REQUEST: Can you transcribe the entries from their first line through the line containing "genus: Senegalia", including both of those lines?

(Extracted records)
------------------------------------------------

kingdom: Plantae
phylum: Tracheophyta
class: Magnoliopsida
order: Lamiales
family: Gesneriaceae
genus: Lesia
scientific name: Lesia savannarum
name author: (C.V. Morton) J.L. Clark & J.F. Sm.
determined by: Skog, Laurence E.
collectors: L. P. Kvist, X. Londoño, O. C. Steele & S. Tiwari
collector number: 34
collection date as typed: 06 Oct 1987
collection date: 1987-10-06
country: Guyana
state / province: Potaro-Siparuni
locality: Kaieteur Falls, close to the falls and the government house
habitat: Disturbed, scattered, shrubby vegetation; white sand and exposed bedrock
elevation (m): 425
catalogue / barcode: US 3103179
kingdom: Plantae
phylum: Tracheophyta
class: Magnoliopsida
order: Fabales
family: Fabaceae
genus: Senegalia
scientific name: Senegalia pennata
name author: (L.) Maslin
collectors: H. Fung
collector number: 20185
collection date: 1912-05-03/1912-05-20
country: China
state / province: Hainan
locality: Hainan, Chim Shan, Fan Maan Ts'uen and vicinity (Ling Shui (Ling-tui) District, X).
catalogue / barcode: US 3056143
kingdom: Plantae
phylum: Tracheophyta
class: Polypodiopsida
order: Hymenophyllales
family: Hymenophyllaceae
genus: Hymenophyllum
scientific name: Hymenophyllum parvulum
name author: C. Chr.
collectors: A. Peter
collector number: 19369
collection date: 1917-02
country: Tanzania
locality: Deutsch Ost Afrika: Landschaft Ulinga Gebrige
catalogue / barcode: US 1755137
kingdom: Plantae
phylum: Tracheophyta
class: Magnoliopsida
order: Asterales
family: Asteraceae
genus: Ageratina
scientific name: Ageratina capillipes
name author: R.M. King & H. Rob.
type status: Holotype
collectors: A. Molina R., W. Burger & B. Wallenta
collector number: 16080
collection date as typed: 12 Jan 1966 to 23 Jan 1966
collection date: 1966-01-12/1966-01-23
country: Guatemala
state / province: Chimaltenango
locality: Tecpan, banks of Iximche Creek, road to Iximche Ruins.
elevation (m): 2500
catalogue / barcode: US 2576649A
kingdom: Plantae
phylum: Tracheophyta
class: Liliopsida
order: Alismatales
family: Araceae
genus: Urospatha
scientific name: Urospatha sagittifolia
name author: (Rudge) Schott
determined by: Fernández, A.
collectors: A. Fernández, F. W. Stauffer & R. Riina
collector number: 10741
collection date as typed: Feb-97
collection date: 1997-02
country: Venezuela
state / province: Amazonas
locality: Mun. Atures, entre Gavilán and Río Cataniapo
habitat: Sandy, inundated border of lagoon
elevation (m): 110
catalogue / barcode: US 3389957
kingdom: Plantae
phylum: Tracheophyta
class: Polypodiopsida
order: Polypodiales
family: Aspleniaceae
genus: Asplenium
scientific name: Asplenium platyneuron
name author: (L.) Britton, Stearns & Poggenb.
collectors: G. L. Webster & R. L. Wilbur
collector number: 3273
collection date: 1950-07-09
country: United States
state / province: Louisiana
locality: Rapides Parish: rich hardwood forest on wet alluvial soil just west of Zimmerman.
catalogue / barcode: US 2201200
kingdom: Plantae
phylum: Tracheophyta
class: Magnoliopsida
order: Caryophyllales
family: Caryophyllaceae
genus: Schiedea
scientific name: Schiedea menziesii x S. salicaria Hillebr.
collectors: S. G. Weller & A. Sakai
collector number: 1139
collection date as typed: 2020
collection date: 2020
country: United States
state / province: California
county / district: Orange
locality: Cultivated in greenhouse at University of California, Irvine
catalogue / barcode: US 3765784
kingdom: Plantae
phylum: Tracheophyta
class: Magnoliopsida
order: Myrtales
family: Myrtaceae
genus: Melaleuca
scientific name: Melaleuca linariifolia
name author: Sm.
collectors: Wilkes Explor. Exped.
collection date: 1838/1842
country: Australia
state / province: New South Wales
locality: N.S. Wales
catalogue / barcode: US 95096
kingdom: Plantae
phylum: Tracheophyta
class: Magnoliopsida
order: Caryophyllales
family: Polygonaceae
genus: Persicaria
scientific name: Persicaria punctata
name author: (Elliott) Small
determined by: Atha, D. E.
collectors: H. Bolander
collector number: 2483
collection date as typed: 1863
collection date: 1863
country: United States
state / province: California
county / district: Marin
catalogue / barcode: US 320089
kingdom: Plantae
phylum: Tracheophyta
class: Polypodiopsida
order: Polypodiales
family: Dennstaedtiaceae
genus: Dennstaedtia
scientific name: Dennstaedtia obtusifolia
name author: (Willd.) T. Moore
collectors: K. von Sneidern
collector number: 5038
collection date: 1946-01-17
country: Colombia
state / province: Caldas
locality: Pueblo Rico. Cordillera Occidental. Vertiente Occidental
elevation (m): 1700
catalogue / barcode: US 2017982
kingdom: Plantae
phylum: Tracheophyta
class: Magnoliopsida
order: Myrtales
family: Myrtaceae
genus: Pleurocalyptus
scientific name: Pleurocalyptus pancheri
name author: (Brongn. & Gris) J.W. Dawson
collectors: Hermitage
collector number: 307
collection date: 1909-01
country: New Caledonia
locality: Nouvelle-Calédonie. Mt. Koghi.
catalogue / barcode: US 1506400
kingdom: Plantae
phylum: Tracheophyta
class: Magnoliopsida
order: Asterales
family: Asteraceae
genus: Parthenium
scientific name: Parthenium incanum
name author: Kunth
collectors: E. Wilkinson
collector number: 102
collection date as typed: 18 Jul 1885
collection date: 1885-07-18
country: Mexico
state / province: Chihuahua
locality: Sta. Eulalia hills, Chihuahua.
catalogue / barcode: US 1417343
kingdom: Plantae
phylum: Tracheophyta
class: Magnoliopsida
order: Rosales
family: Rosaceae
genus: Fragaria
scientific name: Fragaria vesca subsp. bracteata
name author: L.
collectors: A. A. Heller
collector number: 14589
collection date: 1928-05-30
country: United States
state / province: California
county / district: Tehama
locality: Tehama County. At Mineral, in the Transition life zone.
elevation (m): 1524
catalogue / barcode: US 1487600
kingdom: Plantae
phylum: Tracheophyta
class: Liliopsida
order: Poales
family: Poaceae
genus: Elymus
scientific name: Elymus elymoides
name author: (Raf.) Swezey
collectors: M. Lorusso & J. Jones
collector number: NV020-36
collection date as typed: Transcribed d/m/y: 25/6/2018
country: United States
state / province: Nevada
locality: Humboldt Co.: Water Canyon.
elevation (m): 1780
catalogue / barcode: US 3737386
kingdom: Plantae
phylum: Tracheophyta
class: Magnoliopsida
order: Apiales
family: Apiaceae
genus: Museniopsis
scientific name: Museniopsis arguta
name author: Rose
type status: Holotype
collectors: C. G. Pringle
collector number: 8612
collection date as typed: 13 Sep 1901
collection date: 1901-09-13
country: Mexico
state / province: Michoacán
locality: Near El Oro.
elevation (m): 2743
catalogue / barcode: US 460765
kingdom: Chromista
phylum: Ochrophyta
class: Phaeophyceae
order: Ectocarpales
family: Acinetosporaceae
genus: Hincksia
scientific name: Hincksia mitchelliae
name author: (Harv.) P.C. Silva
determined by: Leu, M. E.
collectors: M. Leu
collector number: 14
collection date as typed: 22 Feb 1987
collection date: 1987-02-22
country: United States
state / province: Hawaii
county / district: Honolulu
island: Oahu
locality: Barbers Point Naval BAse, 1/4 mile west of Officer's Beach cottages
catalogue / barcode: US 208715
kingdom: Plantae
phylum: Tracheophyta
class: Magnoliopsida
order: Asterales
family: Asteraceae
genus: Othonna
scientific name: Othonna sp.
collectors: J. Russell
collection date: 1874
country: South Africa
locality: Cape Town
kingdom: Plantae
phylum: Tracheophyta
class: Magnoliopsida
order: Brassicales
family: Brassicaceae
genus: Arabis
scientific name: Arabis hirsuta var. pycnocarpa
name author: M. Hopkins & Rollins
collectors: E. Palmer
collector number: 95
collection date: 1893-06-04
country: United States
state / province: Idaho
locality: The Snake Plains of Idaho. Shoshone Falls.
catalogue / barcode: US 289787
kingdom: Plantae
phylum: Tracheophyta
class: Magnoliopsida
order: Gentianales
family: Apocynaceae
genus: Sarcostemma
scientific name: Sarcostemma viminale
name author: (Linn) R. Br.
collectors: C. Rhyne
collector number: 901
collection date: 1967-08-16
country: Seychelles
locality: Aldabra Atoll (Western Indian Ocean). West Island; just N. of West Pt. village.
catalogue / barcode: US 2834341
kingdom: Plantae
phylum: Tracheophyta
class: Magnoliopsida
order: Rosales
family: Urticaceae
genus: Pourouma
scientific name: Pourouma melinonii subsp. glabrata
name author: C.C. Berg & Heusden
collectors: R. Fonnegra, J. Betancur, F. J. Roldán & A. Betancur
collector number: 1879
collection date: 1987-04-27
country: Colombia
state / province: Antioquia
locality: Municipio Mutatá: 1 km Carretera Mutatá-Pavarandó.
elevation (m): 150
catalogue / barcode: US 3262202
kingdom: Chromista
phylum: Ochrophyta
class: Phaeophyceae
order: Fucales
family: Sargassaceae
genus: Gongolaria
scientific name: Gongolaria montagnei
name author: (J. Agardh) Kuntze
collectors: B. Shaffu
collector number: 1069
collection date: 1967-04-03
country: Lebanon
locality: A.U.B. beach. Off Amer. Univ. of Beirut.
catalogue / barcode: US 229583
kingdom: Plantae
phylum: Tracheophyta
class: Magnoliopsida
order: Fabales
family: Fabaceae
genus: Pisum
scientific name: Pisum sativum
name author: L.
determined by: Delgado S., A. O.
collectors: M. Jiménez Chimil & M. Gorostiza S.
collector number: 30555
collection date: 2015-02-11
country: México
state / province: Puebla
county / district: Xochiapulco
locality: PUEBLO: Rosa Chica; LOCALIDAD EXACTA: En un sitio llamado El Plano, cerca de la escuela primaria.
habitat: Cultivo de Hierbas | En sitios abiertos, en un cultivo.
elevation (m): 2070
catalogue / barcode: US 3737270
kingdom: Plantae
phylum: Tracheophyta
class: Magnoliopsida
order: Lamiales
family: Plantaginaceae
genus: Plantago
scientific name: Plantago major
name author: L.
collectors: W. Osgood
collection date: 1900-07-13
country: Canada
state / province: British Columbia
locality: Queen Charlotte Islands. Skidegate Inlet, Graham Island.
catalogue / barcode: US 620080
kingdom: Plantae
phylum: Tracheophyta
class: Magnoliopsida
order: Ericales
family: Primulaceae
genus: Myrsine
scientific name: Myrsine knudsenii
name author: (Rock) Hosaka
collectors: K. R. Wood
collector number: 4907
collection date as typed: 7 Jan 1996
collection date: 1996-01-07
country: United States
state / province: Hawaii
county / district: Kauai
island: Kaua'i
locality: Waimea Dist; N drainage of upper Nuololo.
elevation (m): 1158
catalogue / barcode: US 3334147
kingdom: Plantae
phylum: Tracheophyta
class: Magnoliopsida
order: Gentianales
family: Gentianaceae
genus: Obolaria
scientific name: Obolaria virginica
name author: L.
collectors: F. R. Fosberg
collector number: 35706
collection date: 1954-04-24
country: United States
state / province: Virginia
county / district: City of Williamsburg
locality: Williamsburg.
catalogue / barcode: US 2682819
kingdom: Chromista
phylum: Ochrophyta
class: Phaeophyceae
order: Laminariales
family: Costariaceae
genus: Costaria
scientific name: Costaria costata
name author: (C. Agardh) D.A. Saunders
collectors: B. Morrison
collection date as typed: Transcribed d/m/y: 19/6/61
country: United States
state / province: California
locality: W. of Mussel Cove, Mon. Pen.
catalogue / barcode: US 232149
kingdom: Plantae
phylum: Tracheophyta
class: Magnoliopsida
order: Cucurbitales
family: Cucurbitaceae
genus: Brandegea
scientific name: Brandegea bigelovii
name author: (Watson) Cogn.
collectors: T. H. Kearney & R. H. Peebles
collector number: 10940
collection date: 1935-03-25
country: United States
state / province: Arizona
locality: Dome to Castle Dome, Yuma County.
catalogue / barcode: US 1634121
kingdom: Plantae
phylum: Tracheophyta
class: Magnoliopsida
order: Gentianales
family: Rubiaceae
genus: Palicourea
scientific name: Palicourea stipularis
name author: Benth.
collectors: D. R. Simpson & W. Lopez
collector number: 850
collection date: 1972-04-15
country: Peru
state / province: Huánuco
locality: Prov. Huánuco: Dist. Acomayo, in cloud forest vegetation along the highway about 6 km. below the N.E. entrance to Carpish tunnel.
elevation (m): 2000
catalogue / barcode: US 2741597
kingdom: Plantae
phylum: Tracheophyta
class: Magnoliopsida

------------------------------------------------

OUTPUT FOR THIS TASK:
kingdom: Plantae
phylum: Tracheophyta
class: Magnoliopsida
order: Lamiales
family: Gesneriaceae
genus: Lesia
scientific name: Lesia savannarum
name author: (C.V. Morton) J.L. Clark & J.F. Sm.
determined by: Skog, Laurence E.
collectors: L. P. Kvist, X. Londoño, O. C. Steele & S. Tiwari
collector number: 34
collection date as typed: 06 Oct 1987
collection date: 1987-10-06
country: Guyana
state / province: Potaro-Siparuni
locality: Kaieteur Falls, close to the falls and the government house
habitat: Disturbed, scattered, shrubby vegetation; white sand and exposed bedrock
elevation (m): 425
catalogue / barcode: US 3103179
kingdom: Plantae
phylum: Tracheophyta
class: Magnoliopsida
order: Fabales
family: Fabaceae
genus: Senegalia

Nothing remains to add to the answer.